Bashere's men maintained a tidy camp, busying themselves with the hundreds of little tasks that allowed the army to function: sharpening swords, oiling leathers, mending saddles, fetching water from the stream. Some practiced charges to the left, on the far side of the green, in the space between tent lines and the scraggly trees growing alongside the stream. The men held gleaming lances at the level as their horses trampled the muddy ground in a long swath. The maneuvers not only kept their skills sharp, but exercised the horses as well.

As always, Rand was trailed by a flock of attendants. Maidens were his guards, and the Aiel watched the Saldaean soldiers with wariness. Beside him were several Aes Sedai. They were always about him, now. The Pattern had no place for his onetime insistence that all Aes Sedai be kept at arm's length. It wove as it willed, and experience had shown that Rand needed these Aes Sedai. What he wanted no longer mattered. He understood that now.

It was little comfort that many of these Aes Sedai in his camp had sworn allegiance to him.

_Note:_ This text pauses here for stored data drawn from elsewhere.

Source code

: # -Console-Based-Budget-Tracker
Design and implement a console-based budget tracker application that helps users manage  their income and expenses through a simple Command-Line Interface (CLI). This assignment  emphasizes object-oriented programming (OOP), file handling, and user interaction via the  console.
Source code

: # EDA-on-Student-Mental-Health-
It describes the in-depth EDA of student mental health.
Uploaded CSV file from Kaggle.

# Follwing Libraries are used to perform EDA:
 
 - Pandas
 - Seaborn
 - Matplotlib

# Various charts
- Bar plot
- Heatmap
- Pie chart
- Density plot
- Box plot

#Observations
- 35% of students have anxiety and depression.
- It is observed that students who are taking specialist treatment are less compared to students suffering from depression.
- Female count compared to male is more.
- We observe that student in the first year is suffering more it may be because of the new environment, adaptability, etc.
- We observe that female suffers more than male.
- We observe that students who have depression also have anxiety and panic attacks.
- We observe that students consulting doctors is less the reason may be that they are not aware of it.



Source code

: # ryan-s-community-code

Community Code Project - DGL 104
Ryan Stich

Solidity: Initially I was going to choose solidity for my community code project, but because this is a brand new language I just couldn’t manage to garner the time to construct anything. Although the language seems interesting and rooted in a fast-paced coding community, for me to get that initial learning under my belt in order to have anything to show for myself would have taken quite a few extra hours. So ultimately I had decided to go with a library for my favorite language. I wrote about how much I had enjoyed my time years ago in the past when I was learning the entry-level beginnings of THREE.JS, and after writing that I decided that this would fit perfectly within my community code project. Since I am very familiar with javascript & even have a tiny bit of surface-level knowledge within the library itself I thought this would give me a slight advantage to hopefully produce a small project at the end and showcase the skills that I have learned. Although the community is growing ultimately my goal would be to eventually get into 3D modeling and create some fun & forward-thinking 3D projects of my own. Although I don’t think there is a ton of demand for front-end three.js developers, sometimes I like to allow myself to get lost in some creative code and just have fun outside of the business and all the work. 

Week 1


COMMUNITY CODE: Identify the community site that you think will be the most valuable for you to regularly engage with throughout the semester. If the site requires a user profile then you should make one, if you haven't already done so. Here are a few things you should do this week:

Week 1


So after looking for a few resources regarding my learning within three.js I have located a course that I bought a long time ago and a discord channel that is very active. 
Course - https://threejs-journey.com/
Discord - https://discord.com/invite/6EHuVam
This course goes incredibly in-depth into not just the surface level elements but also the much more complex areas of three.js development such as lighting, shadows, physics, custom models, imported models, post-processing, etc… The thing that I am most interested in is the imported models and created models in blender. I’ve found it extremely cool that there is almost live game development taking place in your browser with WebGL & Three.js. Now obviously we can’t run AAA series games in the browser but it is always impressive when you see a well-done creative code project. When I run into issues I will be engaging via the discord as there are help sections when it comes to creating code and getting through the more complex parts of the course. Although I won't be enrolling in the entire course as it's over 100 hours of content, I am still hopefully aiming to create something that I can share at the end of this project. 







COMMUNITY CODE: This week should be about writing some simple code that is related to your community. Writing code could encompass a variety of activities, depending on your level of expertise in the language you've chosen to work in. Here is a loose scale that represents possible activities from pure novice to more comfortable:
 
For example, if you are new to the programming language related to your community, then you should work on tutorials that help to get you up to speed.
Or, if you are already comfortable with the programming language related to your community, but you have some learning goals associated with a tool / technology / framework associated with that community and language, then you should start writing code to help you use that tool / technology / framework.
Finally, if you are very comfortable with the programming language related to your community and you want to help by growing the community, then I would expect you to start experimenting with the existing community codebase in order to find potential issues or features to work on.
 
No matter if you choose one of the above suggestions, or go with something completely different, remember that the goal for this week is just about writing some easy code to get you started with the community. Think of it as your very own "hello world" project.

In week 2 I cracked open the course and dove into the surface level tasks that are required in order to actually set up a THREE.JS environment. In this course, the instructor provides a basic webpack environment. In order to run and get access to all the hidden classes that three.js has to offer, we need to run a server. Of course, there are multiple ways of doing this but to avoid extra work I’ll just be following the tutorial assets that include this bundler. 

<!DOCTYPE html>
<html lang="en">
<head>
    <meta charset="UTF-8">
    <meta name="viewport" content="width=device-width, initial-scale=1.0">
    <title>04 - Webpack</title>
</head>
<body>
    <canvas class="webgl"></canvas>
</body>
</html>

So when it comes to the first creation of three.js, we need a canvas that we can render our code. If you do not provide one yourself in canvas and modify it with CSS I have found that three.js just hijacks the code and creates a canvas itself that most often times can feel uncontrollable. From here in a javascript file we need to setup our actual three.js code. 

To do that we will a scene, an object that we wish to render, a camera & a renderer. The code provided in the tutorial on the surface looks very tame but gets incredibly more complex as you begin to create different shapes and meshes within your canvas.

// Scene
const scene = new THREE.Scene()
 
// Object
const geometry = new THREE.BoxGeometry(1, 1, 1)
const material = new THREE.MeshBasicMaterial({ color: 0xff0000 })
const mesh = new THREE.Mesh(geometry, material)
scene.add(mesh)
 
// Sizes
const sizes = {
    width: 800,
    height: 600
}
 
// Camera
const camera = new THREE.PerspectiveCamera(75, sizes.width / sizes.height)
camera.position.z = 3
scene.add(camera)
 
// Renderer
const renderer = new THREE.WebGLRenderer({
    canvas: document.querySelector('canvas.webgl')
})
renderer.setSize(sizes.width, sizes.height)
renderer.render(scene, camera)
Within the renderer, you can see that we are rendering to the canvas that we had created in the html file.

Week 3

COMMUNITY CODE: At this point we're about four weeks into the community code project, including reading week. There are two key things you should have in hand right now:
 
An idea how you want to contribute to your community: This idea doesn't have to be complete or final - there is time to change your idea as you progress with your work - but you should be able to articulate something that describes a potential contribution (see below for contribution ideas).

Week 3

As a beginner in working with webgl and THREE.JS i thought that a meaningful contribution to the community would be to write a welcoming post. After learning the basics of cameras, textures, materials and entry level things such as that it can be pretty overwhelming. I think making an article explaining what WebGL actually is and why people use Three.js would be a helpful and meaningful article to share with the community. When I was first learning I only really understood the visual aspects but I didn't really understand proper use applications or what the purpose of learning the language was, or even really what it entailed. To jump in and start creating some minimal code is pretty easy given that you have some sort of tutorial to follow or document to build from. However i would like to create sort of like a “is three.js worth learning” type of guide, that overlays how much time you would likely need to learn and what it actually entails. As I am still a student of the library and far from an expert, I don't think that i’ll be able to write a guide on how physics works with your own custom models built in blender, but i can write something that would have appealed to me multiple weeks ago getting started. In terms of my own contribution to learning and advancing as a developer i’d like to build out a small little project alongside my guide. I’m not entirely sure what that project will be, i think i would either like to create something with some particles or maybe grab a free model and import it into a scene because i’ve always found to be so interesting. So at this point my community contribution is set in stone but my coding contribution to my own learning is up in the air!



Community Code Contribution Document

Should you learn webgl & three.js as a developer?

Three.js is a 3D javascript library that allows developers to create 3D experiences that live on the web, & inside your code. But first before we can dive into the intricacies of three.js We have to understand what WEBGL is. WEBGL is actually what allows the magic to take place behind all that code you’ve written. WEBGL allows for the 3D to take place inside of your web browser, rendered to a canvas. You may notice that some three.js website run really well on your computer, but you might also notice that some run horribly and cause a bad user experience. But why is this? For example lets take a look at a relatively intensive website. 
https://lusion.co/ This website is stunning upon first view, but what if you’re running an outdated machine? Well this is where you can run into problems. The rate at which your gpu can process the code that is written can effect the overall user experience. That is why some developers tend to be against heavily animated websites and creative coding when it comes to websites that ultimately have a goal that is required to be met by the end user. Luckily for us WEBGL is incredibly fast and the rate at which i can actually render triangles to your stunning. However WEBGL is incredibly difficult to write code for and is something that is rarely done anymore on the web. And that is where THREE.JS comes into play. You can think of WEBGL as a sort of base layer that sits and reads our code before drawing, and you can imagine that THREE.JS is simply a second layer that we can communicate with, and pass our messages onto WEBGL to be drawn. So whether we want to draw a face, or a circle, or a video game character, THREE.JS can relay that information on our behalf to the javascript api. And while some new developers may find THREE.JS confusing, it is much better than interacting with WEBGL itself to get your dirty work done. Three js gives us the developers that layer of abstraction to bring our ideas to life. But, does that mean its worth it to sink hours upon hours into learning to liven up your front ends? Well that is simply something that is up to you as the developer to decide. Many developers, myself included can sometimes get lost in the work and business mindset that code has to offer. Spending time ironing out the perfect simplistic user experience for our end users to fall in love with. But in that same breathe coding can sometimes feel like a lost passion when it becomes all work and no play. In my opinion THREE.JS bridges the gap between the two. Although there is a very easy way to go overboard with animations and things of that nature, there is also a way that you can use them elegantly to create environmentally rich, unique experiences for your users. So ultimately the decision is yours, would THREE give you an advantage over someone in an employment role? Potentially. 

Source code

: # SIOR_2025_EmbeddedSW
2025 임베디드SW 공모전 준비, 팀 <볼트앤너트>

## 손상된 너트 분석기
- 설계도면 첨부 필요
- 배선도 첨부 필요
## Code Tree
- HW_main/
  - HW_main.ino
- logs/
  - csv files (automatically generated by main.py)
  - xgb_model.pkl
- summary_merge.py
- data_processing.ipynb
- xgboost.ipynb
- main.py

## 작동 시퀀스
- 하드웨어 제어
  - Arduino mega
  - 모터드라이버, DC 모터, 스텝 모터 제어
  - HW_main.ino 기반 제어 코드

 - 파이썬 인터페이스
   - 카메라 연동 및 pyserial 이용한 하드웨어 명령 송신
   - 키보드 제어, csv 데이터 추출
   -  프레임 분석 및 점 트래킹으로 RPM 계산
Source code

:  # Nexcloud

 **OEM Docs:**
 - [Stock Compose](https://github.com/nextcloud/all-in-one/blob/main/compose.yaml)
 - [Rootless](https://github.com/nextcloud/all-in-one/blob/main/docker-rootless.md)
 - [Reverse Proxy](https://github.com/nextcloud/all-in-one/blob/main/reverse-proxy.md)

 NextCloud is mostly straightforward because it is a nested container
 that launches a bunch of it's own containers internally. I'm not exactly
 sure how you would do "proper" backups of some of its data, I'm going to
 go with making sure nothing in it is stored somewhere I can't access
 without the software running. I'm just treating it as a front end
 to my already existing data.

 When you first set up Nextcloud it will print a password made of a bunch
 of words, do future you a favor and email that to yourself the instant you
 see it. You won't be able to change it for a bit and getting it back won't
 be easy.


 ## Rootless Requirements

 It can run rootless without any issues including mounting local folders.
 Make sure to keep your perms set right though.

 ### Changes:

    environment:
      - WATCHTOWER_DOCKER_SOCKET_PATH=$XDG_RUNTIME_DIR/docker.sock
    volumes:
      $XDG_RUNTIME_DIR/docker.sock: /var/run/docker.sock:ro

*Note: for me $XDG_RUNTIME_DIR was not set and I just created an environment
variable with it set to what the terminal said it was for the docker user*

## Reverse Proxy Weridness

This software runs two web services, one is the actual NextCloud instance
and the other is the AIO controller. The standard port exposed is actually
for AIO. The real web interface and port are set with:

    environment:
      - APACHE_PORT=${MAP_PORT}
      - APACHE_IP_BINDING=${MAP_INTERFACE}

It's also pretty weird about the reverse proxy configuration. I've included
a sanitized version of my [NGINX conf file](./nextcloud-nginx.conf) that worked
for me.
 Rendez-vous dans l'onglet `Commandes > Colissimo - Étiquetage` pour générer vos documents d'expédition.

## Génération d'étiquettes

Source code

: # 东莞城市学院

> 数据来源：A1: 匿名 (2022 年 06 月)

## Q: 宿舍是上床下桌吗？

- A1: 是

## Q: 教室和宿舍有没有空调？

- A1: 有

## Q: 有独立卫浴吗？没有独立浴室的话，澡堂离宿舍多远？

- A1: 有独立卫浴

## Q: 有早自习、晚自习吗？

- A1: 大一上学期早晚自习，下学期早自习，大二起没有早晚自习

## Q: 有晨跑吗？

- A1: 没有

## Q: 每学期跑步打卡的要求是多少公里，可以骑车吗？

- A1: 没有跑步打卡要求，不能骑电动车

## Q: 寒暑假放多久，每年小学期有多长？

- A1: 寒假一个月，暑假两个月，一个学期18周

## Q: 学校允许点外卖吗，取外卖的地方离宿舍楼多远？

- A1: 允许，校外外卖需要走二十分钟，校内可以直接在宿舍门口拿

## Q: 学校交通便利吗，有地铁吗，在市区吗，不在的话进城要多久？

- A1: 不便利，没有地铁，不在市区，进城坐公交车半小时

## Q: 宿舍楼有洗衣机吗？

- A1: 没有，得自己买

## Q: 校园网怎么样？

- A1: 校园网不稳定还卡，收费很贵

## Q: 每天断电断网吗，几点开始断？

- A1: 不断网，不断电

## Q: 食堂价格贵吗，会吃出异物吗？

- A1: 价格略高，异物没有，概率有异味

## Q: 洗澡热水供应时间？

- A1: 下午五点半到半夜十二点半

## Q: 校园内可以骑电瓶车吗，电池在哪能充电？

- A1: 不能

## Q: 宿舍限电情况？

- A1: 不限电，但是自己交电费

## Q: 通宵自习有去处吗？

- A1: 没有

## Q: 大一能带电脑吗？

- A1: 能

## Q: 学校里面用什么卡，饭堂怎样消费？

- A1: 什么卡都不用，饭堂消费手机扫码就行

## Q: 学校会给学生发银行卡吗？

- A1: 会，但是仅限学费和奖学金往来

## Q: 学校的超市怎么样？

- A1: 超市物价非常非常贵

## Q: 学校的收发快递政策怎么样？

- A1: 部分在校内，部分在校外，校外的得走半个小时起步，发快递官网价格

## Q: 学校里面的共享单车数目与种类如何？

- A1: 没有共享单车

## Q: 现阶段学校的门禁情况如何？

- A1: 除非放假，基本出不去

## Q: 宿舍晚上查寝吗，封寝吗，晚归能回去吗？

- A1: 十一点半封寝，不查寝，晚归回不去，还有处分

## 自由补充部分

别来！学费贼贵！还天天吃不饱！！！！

Everyone knew that Aes Sedai followed their oaths in their own ways, and they would decide what their "fealty" to him would require.

Elza Penfell—who accompanied him this day—was one of those who had sworn to him. Of the Green Ajah, she had a face that might be considered pretty, if one didn't recognize the ageless quality that marked her as Aes Sedai. She was pleasant, for an Aes Sedai, despite the fact that she had helped kidnap Rand and lock him in a box for days, to be pulled out only for the occasional beating.

In the back of his mind, Lews Therin growled.

That was past. Elza had sworn. That was enough to allow Rand to use her. The other woman attending him today was less predictable; she was a member of Cadsuane's retinue. Corele Hovian—a slim Yellow with blue eyes, wild dark hair, and a perpetual smile—had sworn no oaths to do as he said. Despite that, he felt a temptation to trust her, since she had once tried to save his life. It was only because of her, Samitsu and Damer Flinn that Rand had survived. One of two wounds in Rand's side that would not heal—a gift from Padan Fain's cursed dagger—still lingered as a reminder of that day. The constant pain of that festering evil overlaid the equal pain of an older wound beneath, the one Rand had taken while fighting Ishamael so long ago.